Arrived Serqueux about 11 p.m. nothing doing. Abbeville 4.10 a.m. cold, but fine night and blue sky, had some difficulty getting men off, the train daren’t wait long, and they sleep like corpses. Arrived Boulogne 7.30 a.m., snowing hard – I have a heap of officers and men as passengers and 25 trucks of ammunition and supplies. Had to stay all day in Boulogne at the Bassin Loubet, took a long walk out to the very end of the big breakwater, which is right out to sea. I saw the French passenger steamer which the German submarine torpedoed – sunk in harbour, but on sand and quite repairable. Saw the Channel boat leaving and it caused me no extra heart-beats because Daisie is this side of the Channel, and that’s all I care about. These trips are very expensive. I have to pay for any food and guests, meanwhile I pay for my food and lodging at Rouen all the time, for Daisie’s food and lodging at Havre (she certainly is not extravagant) for Leo at school, Galfrid at Ridley House – then interest on debts, premiums on policies – Thank goodness my pay just now is liberal enough to cover it all. The stores accumulated here at Boulogne, are enormous and if the Germans did push us back we should have to destroy them. Our Naval Victory yesterday sinking of the Blucher, was grand. I expect the Germans will try something tremendous to-morrow, because it is the Kaiser’s birthday. it may never snow enough to need them, but I see heaps of steam snow-ploughs and bob-sleighs – foresight.

1915 – January 25

I hear Kitchener has given an order that all wives are to leave France whether employed or not. Taking a train up the line to see how things are working. I took the busiest train of course. Ramassage [collection, or pick-up] B. left Rouen 7.45 p.m. Lt. Col. Carter R.A. and Lt. Col. Stewart R.A. (Ordnance) as passengers.
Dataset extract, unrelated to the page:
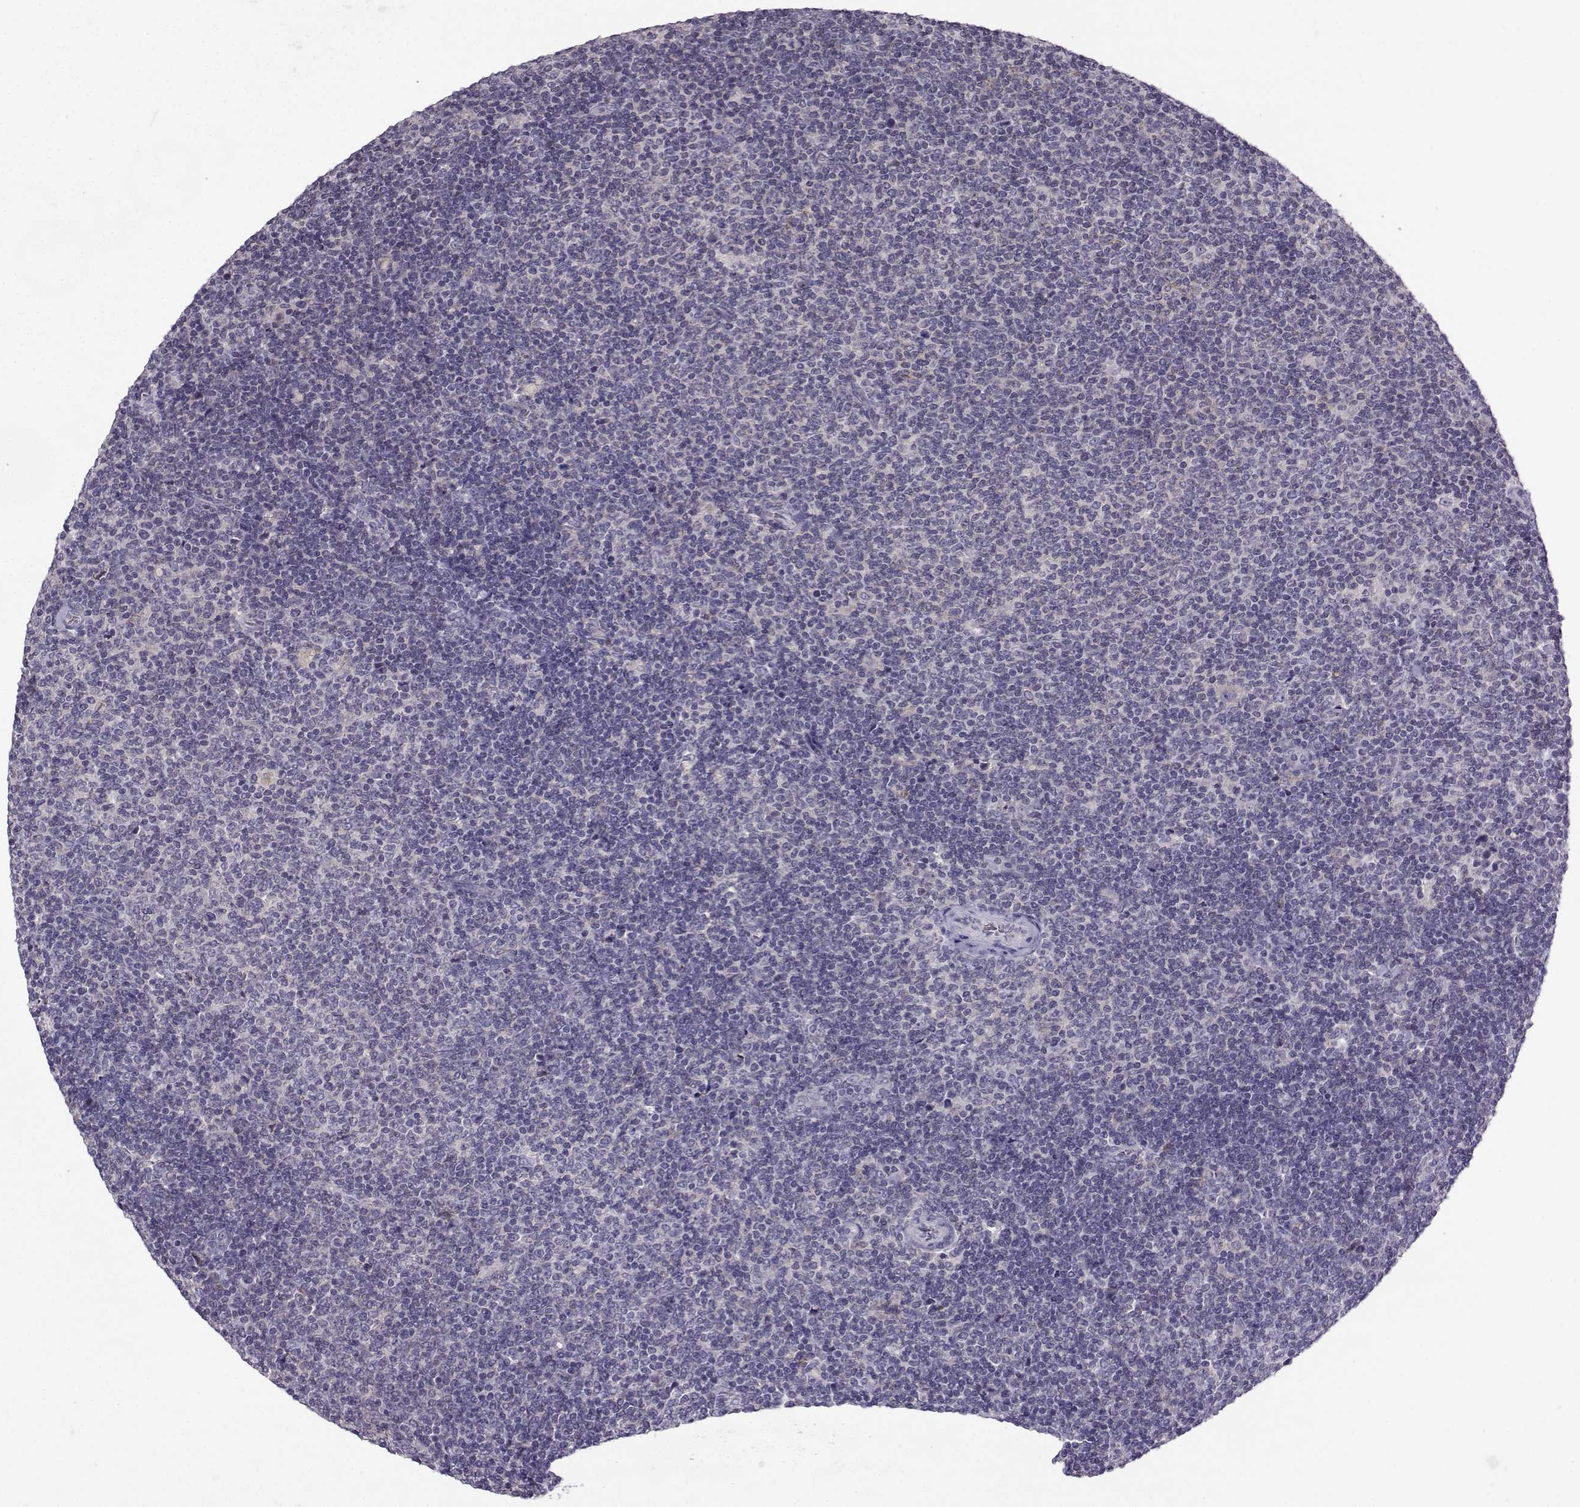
{"staining": {"intensity": "negative", "quantity": "none", "location": "none"}, "tissue": "lymphoma", "cell_type": "Tumor cells", "image_type": "cancer", "snomed": [{"axis": "morphology", "description": "Malignant lymphoma, non-Hodgkin's type, Low grade"}, {"axis": "topography", "description": "Lymph node"}], "caption": "The histopathology image shows no staining of tumor cells in low-grade malignant lymphoma, non-Hodgkin's type.", "gene": "FCAMR", "patient": {"sex": "male", "age": 52}}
I took the Prince de Mahé’s carriage and gave him a rest looking after my office.

1915 – January 23

The family seemed so keen about the theatre that I am taking them both to-morrow to see L’Aigle. The War Office will not give me the number of men I want for my Corps d’Elite, the Train Conducting Officers – I want at least 40 more. The work is hard and after 5 months of it they are going sick one by one. Time bustles along anyway and some day the war will be a thing of the past. The Zeppelins were over England on Thursday and their efforts were quite futile. Trouble with the War Office they cannot understand who on earth T.C.O.’s are nor who on earth I, the O.C. T.C.O. [Officer Commanding, Train Conducting Officers] can be. I have been very cross about it, but now I see the War Office are right. I invented the whole thing and my own importance, and step by step have had myself recognised – it now remains to make the War Office understand the importance of myself and my Corps d’Elite. In the first place we were “Interpreters”, then we were put on supply trains and called Railway Conductor Officers, I did not like this stupid term and moreover the abbreviation R.C.O. was too much like R.T.O., Railway Transport Officer, so in all correspondence I invented the good term T.C.O. which gradually became known and adopted out here, then I got our badge made T.C.O.  which fixed it and then, being in charge of all these officers, I called myself O.C., T.C.O. and there you are, but no wonder the War Office wonder who on earth we are. I think the Director of Railways ought to regularize us by explaining to the W.O. However I am pleased and feel important, I shall feel more so when I get the War Office recognition. Our sphere is humble, but it is something new in Military Organisation in the world’s greatest War.